:: RECORDS FOR THE TASK
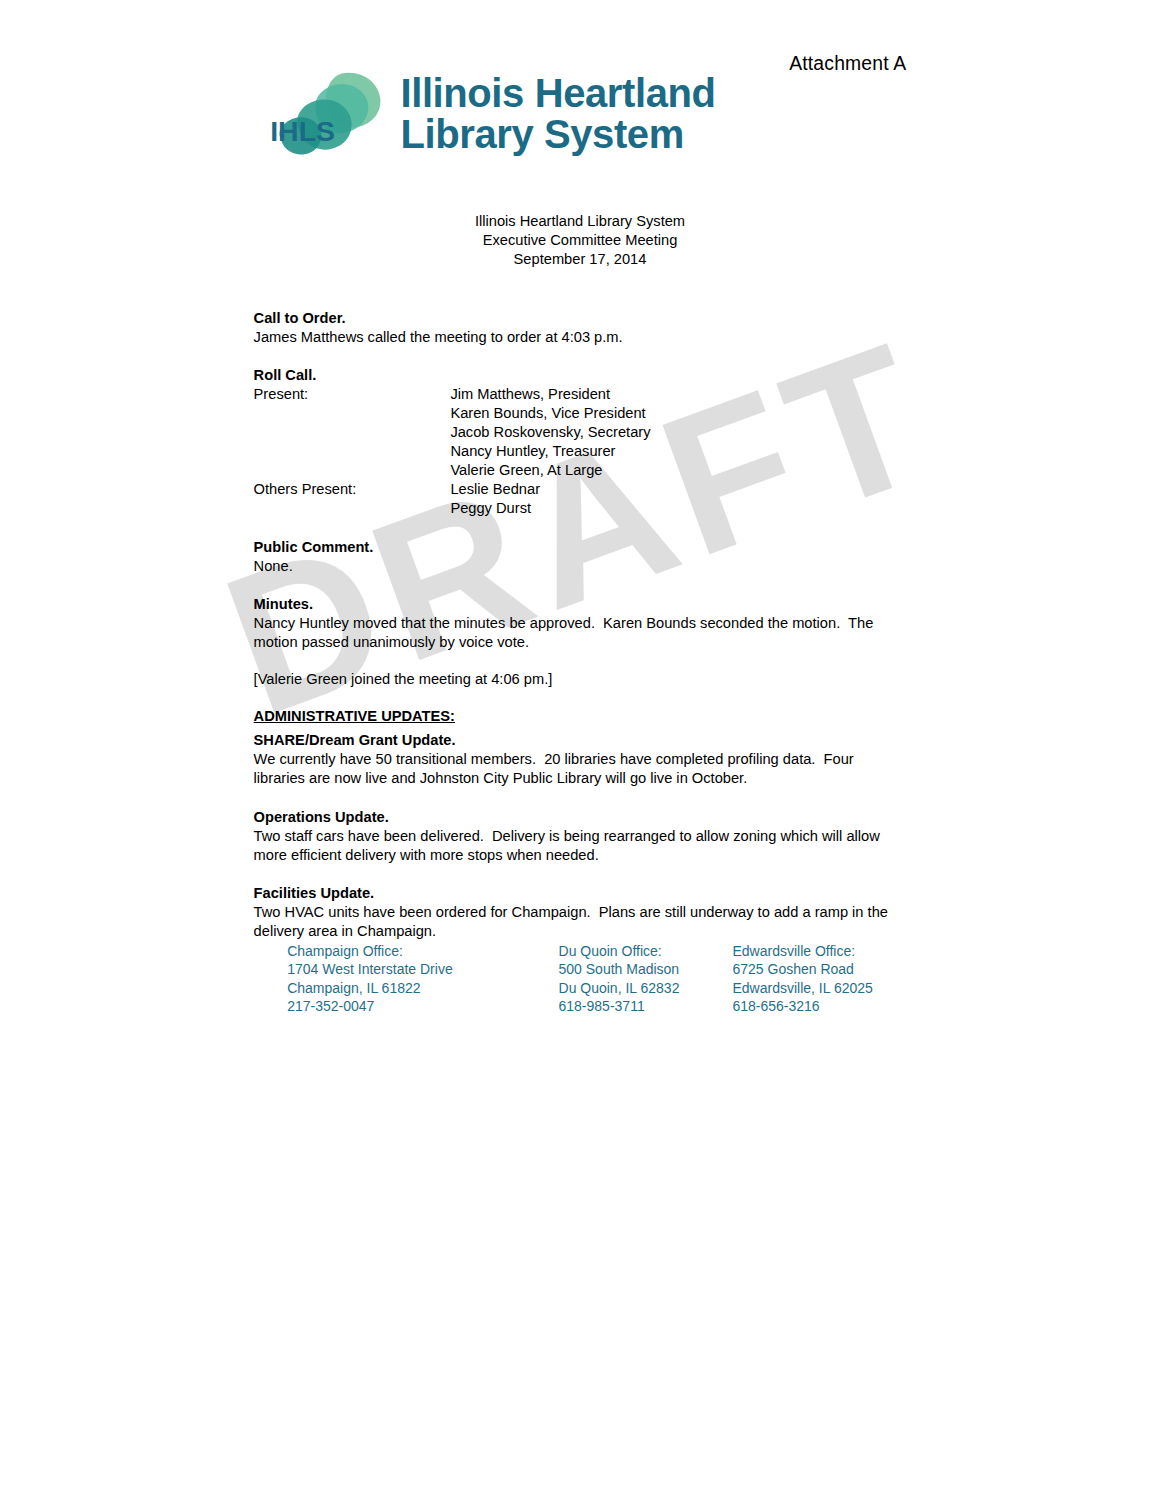DRAFT
Attachment A
IHLS
Illinois Heartland
Library System
Illinois Heartland Library System
Executive Committee Meeting
September 17, 2014
Call to Order.
James Matthews called the meeting to order at 4:03 p.m.
Roll Call.
| Present: | Jim Matthews, President |
| | Karen Bounds, Vice President |
| | Jacob Roskovensky, Secretary |
| | Nancy Huntley, Treasurer |
| | Valerie Green, At Large |
| Others Present: | Leslie Bednar |
| | Peggy Durst |
Public Comment.
None.
Minutes.
Nancy Huntley moved that the minutes be approved. Karen Bounds seconded the motion. The motion passed unanimously by voice vote.
[Valerie Green joined the meeting at 4:06 pm.]
ADMINISTRATIVE UPDATES:
SHARE/Dream Grant Update.
We currently have 50 transitional members. 20 libraries have completed profiling data. Four libraries are now live and Johnston City Public Library will go live in October.
Operations Update.
Two staff cars have been delivered. Delivery is being rearranged to allow zoning which will allow more efficient delivery with more stops when needed.
Facilities Update.
Two HVAC units have been ordered for Champaign. Plans are still underway to add a ramp in the delivery area in Champaign.
Champaign Office:
1704 West Interstate Drive
Champaign, IL 61822
217-352-0047
Du Quoin Office:
500 South Madison
Du Quoin, IL 62832
618-985-3711
Edwardsville Office:
6725 Goshen Road
Edwardsville, IL 62025
618-656-3216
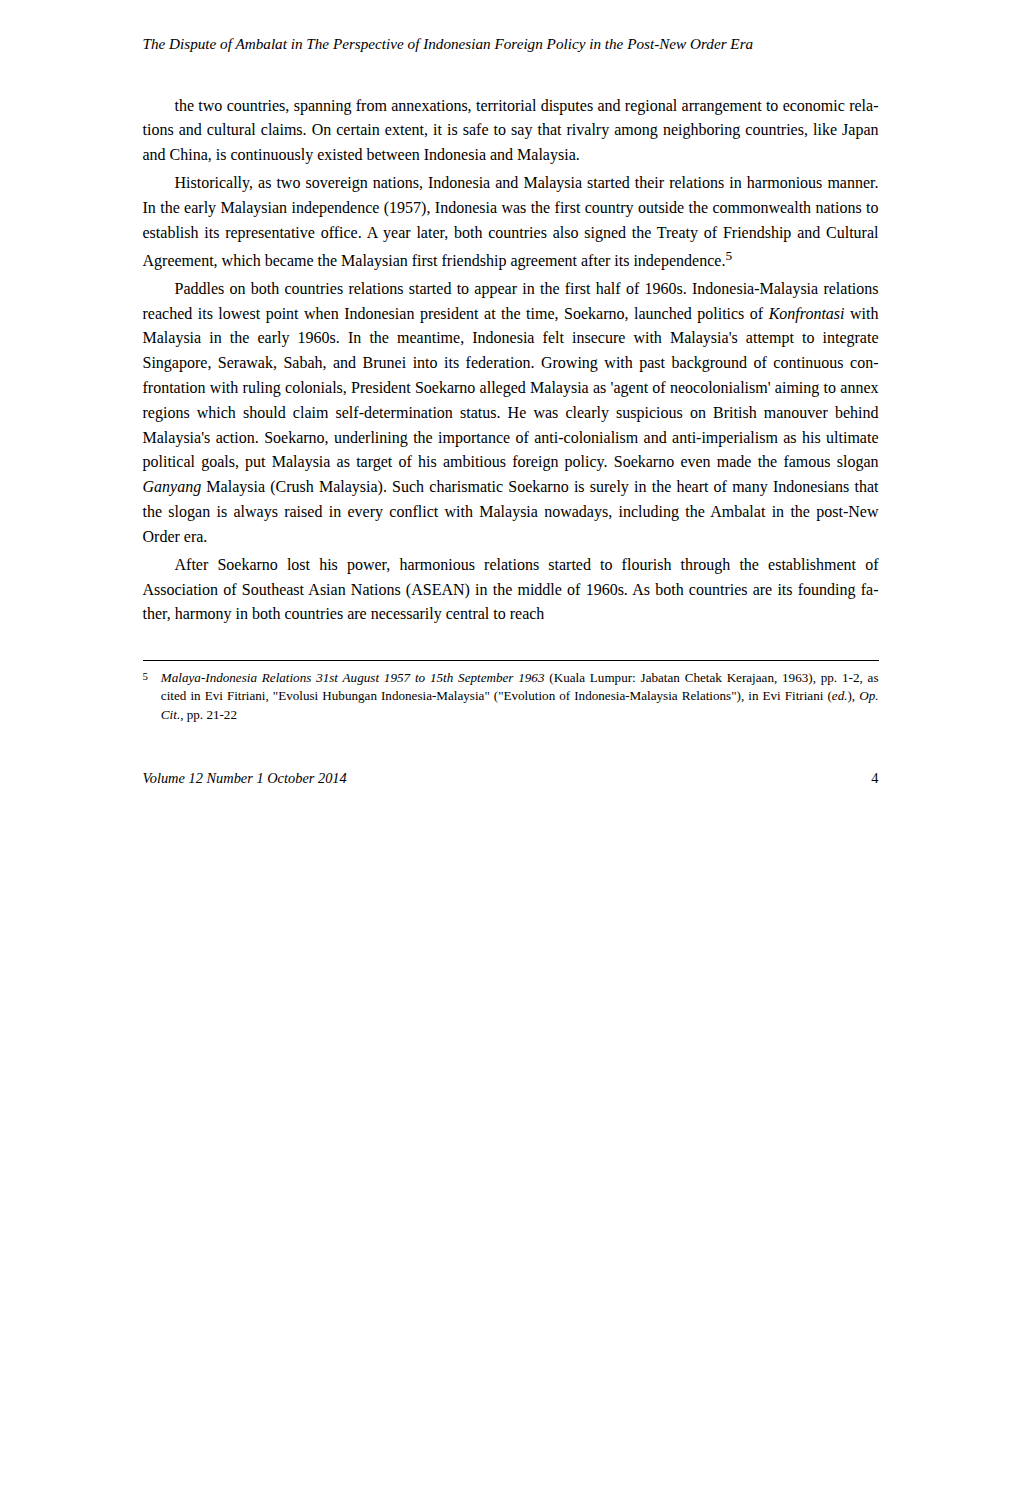The Dispute of Ambalat in The Perspective of Indonesian Foreign Policy in the Post-New Order Era
the two countries, spanning from annexations, territorial disputes and regional arrangement to economic relations and cultural claims. On certain extent, it is safe to say that rivalry among neighboring countries, like Japan and China, is continuously existed between Indonesia and Malaysia.
Historically, as two sovereign nations, Indonesia and Malaysia started their relations in harmonious manner. In the early Malaysian independence (1957), Indonesia was the first country outside the commonwealth nations to establish its representative office. A year later, both countries also signed the Treaty of Friendship and Cultural Agreement, which became the Malaysian first friendship agreement after its independence.5
Paddles on both countries relations started to appear in the first half of 1960s. Indonesia-Malaysia relations reached its lowest point when Indonesian president at the time, Soekarno, launched politics of Konfrontasi with Malaysia in the early 1960s. In the meantime, Indonesia felt insecure with Malaysia's attempt to integrate Singapore, Serawak, Sabah, and Brunei into its federation. Growing with past background of continuous confrontation with ruling colonials, President Soekarno alleged Malaysia as 'agent of neocolonialism' aiming to annex regions which should claim self-determination status. He was clearly suspicious on British manouver behind Malaysia's action. Soekarno, underlining the importance of anti-colonialism and anti-imperialism as his ultimate political goals, put Malaysia as target of his ambitious foreign policy. Soekarno even made the famous slogan Ganyang Malaysia (Crush Malaysia). Such charismatic Soekarno is surely in the heart of many Indonesians that the slogan is always raised in every conflict with Malaysia nowadays, including the Ambalat in the post-New Order era.
After Soekarno lost his power, harmonious relations started to flourish through the establishment of Association of Southeast Asian Nations (ASEAN) in the middle of 1960s. As both countries are its founding father, harmony in both countries are necessarily central to reach
5 Malaya-Indonesia Relations 31st August 1957 to 15th September 1963 (Kuala Lumpur: Jabatan Chetak Kerajaan, 1963), pp. 1-2, as cited in Evi Fitriani, "Evolusi Hubungan Indonesia-Malaysia" ("Evolution of Indonesia-Malaysia Relations"), in Evi Fitriani (ed.), Op. Cit., pp. 21-22
Volume 12 Number 1 October 2014 4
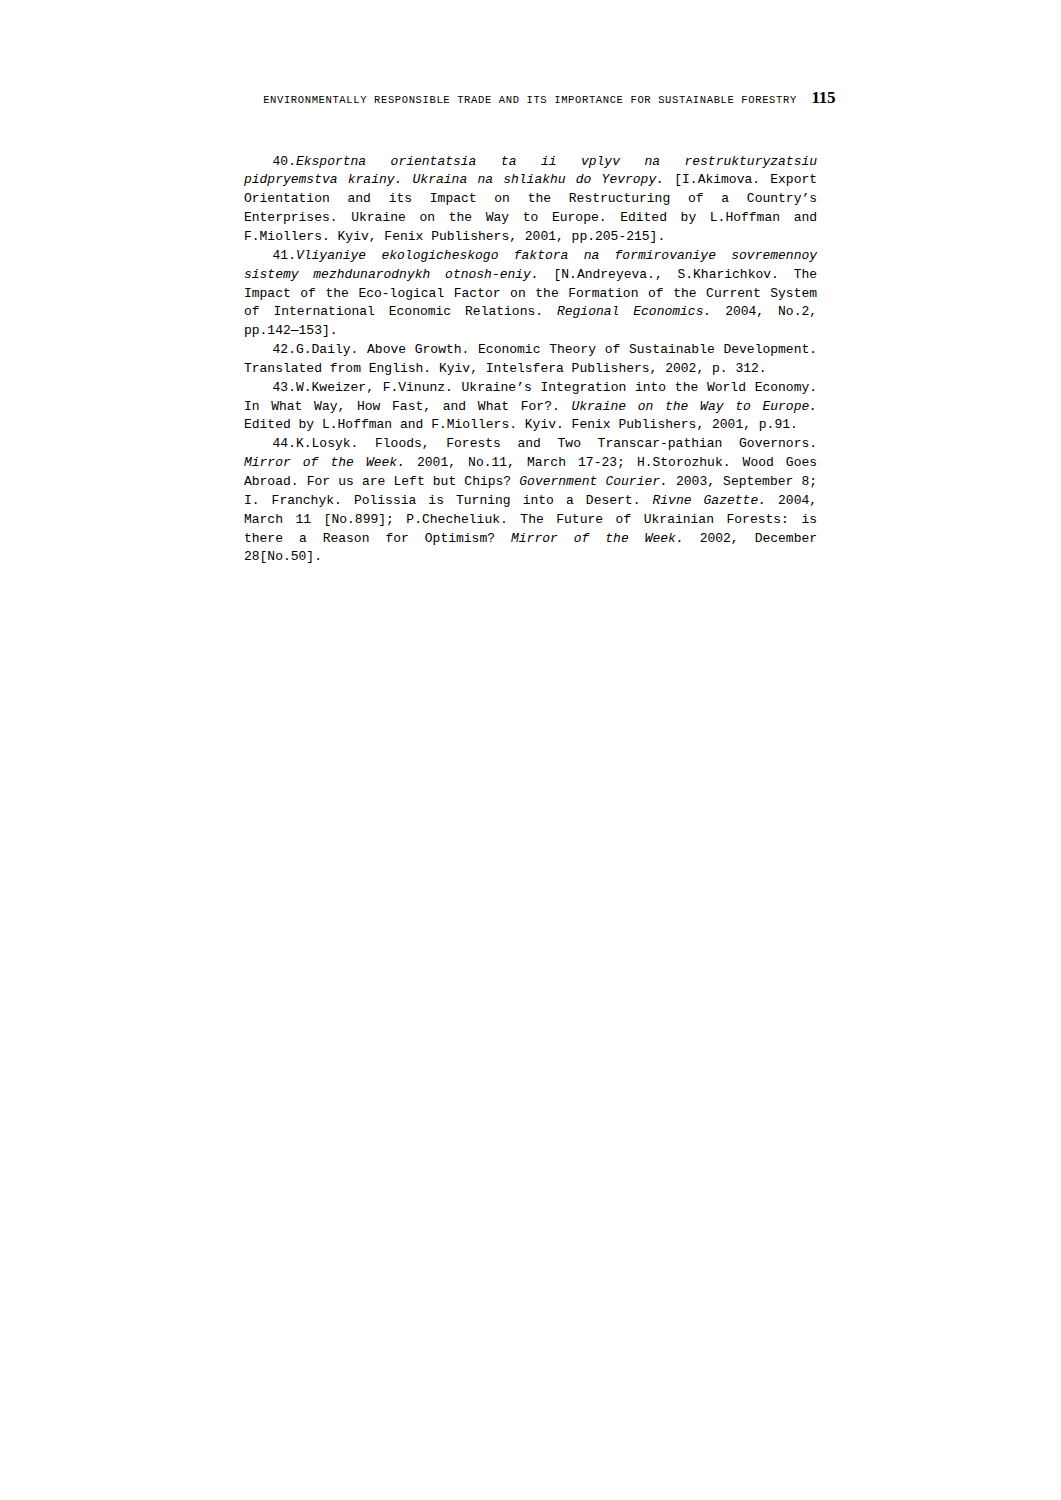Environmentally responsible trade and its importance for sustainable forestry 115
Eksportna orientatsia ta ii vplyv na restrukturyzatsiu pidpryemstva krainy. Ukraina na shliakhu do Yevropy. [I.Akimova. Export Orientation and its Impact on the Restructuring of a Country’s Enterprises. Ukraine on the Way to Europe. Edited by L.Hoffman and F.Miollers. Kyiv, Fenix Publishers, 2001, pp.205-215].
Vliyaniye ekologicheskogo faktora na formirovaniye sovremennoy sistemy mezhdunarodnykh otnosh-eniy. [N.Andreyeva., S.Kharichkov. The Impact of the Eco-logical Factor on the Formation of the Current System of International Economic Relations. Regional Economics. 2004, No.2, pp.142—153].
G.Daily. Above Growth. Economic Theory of Sustainable Development. Translated from English. Kyiv, Intelsfera Publishers, 2002, p. 312.
W.Kweizer, F.Vinunz. Ukraine’s Integration into the World Economy. In What Way, How Fast, and What For?. Ukraine on the Way to Europe. Edited by L.Hoffman and F.Miollers. Kyiv. Fenix Publishers, 2001, p.91.
K.Losyk. Floods, Forests and Two Transcar-pathian Governors. Mirror of the Week. 2001, No.11, March 17-23; H.Storozhuk. Wood Goes Abroad. For us are Left but Chips? Government Courier. 2003, September 8; I. Franchyk. Polissia is Turning into a Desert. Rivne Gazette. 2004, March 11 [No.899]; P.Checheliuk. The Future of Ukrainian Forests: is there a Reason for Optimism? Mirror of the Week. 2002, December 28[No.50].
::::
— YOUR GOAL —
Your reply should contain only an exact copy of the lines from the beginning of the material through the line with "Leslie Bednar |", both ends included, with the pictures removed.

— TASK ANSWER —
DRAFT
Attachment A
IHLS
Illinois Heartland
Library System
Illinois Heartland Library System
Executive Committee Meeting
September 17, 2014
Call to Order.
James Matthews called the meeting to order at 4:03 p.m.
Roll Call.
| Present: | Jim Matthews, President |
| | Karen Bounds, Vice President |
| | Jacob Roskovensky, Secretary |
| | Nancy Huntley, Treasurer |
| | Valerie Green, At Large |
| Others Present: | Leslie Bednar |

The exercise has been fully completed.